>>>
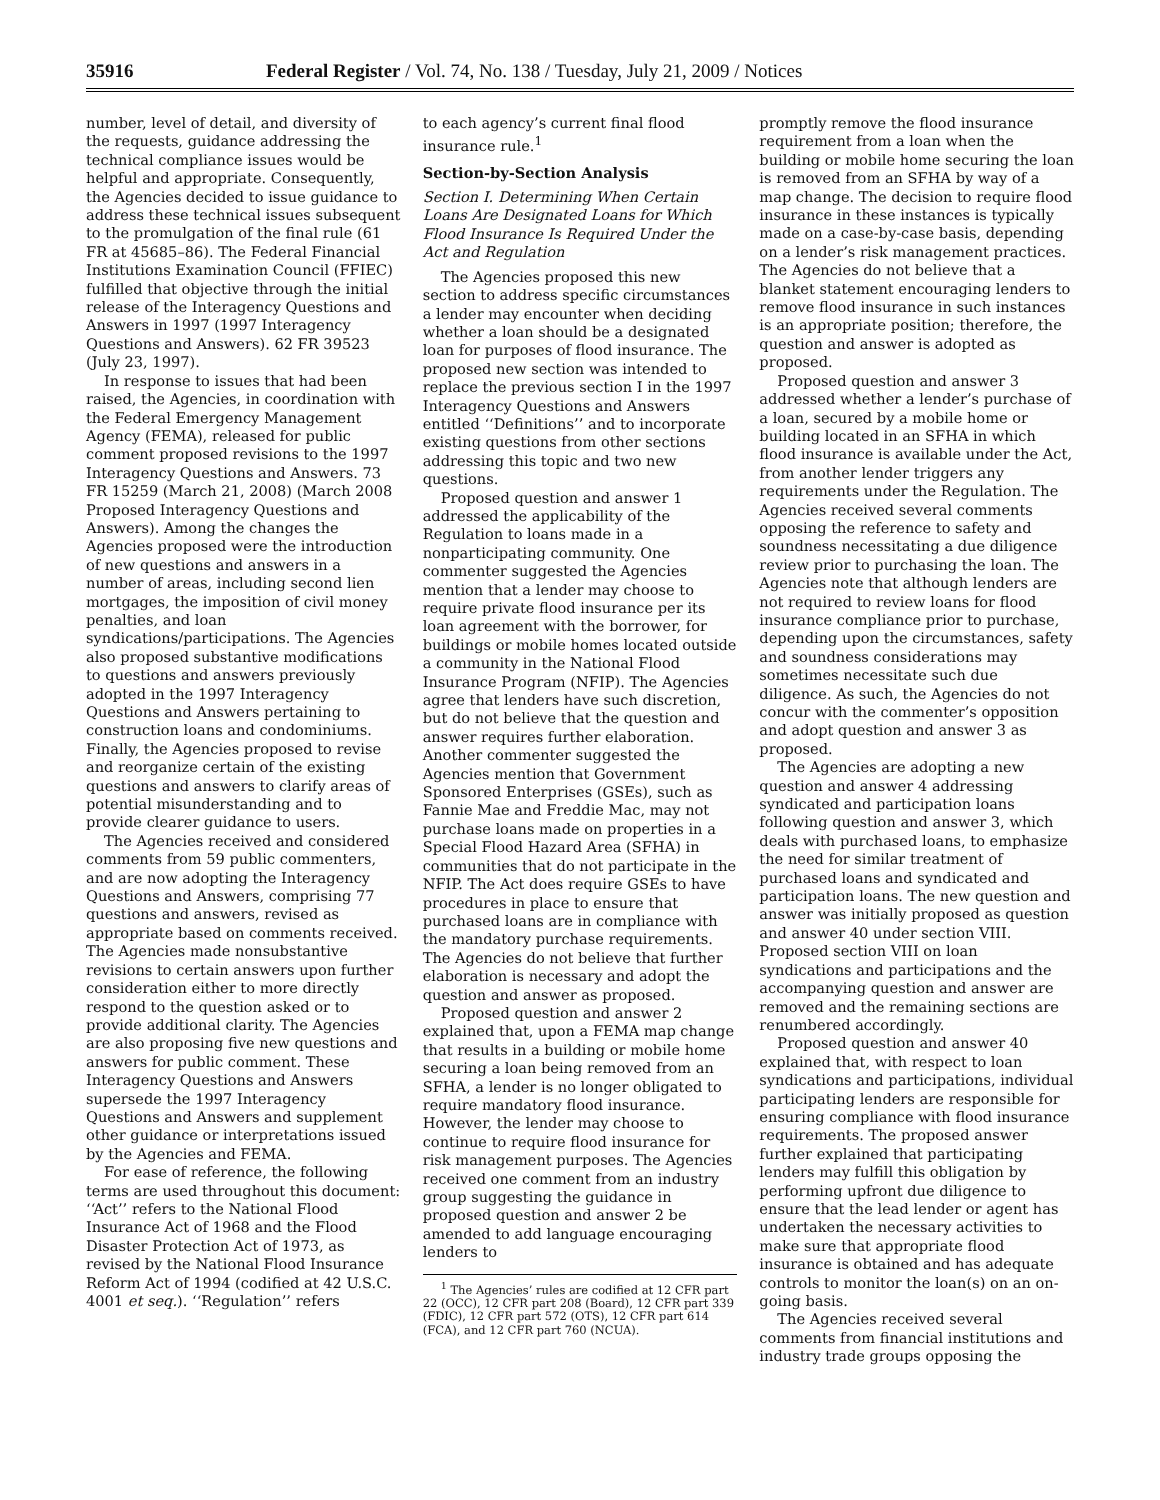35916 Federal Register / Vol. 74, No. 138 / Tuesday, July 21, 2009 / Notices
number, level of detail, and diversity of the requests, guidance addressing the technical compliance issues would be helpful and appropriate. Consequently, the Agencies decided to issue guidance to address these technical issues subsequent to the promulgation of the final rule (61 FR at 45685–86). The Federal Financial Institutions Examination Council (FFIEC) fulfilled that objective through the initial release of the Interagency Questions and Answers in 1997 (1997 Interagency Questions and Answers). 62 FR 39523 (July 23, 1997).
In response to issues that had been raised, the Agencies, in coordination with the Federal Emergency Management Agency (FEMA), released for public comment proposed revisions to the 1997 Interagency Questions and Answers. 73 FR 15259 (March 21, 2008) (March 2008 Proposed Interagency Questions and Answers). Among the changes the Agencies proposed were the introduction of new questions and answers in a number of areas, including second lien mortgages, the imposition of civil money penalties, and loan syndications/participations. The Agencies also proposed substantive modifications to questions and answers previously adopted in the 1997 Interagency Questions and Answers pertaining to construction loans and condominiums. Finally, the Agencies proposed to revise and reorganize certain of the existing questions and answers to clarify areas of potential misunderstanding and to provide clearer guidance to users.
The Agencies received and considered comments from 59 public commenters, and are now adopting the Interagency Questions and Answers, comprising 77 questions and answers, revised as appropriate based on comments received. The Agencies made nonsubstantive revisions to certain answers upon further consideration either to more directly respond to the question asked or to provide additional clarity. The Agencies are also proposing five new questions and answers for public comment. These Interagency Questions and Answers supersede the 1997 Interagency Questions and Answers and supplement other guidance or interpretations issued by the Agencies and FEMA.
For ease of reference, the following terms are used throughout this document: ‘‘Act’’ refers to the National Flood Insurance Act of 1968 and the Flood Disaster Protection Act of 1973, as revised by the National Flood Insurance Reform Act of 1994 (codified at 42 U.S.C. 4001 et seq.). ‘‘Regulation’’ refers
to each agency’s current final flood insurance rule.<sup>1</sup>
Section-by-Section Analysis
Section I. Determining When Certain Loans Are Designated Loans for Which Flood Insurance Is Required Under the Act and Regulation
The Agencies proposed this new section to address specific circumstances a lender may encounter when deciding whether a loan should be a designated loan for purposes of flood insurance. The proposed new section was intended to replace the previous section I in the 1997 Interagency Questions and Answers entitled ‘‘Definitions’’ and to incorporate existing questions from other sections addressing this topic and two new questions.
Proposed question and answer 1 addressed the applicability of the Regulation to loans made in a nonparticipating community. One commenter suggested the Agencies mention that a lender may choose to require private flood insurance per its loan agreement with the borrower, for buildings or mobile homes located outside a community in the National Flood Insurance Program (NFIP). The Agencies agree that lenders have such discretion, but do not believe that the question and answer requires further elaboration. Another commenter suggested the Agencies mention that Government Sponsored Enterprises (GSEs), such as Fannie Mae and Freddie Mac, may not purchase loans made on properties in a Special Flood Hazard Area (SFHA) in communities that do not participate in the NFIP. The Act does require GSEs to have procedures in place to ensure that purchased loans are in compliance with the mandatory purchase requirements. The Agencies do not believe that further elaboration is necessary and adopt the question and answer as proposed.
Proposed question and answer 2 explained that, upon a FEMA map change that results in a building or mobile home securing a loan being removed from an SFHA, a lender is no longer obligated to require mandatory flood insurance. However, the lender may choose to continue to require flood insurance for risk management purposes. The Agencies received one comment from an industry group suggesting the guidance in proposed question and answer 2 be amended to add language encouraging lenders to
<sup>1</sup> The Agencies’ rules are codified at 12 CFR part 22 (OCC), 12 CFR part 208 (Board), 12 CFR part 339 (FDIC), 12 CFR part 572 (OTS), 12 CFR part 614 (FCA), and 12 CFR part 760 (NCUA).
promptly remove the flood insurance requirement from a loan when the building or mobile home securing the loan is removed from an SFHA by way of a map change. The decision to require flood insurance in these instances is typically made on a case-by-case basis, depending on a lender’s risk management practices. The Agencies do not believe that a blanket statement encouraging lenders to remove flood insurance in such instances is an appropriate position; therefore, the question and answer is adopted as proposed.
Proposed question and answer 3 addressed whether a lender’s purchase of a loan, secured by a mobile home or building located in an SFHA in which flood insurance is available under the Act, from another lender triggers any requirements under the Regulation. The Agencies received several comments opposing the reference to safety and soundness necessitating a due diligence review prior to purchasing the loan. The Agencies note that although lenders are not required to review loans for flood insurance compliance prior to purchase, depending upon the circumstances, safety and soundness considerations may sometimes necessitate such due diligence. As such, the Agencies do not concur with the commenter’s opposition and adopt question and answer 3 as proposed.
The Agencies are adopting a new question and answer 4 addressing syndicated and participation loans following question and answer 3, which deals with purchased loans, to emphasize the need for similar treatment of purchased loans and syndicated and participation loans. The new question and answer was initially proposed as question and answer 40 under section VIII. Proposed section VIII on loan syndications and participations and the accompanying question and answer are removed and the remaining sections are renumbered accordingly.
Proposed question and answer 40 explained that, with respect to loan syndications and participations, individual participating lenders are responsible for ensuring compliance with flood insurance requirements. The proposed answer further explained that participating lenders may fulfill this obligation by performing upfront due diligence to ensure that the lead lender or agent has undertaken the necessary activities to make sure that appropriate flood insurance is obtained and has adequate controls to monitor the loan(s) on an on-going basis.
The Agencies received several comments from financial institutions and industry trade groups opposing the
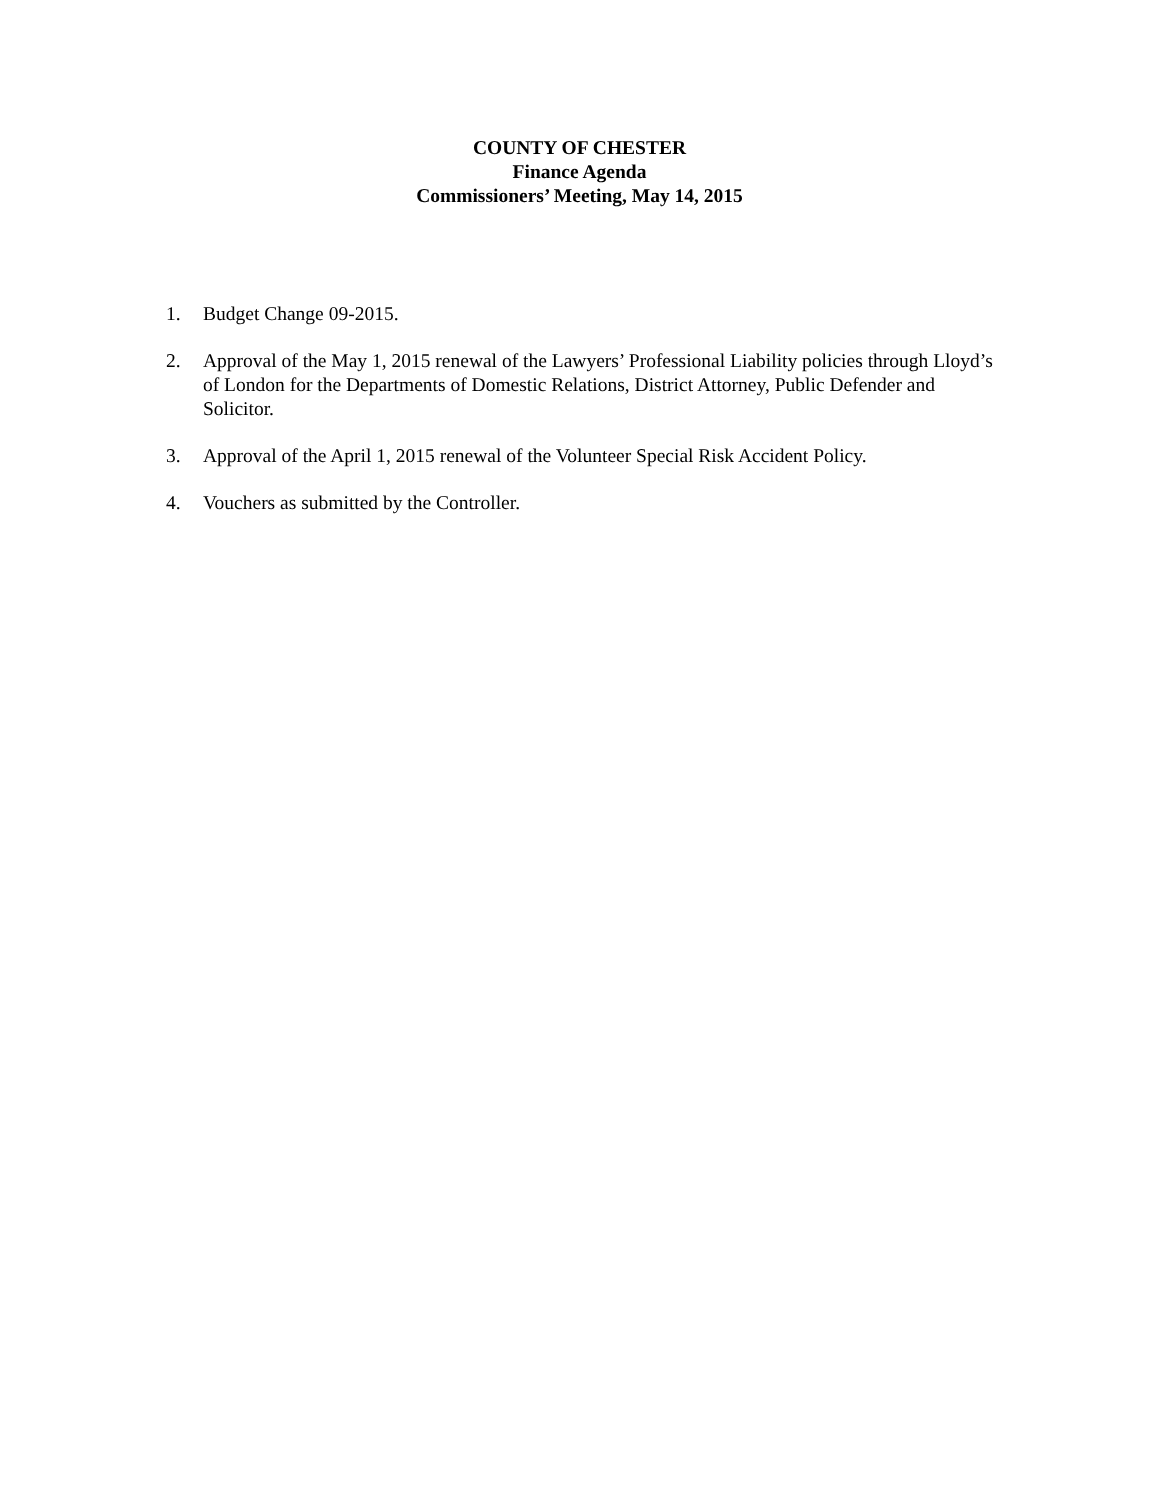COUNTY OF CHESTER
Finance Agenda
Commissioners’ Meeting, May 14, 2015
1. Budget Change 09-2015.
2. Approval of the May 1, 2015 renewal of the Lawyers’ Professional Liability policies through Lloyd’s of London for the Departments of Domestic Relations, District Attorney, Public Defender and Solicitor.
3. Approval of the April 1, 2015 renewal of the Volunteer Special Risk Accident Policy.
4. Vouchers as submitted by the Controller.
<<<
### Problem details:
Return, word for word, each line from the line that contains "Finance Agenda" to the end of the listing above; include both end lines and nothing else.

### Written solution:
Finance Agenda
Commissioners’ Meeting, May 14, 2015
1. Budget Change 09-2015.
2. Approval of the May 1, 2015 renewal of the Lawyers’ Professional Liability policies through Lloyd’s of London for the Departments of Domestic Relations, District Attorney, Public Defender and Solicitor.
3. Approval of the April 1, 2015 renewal of the Volunteer Special Risk Accident Policy.
4. Vouchers as submitted by the Controller.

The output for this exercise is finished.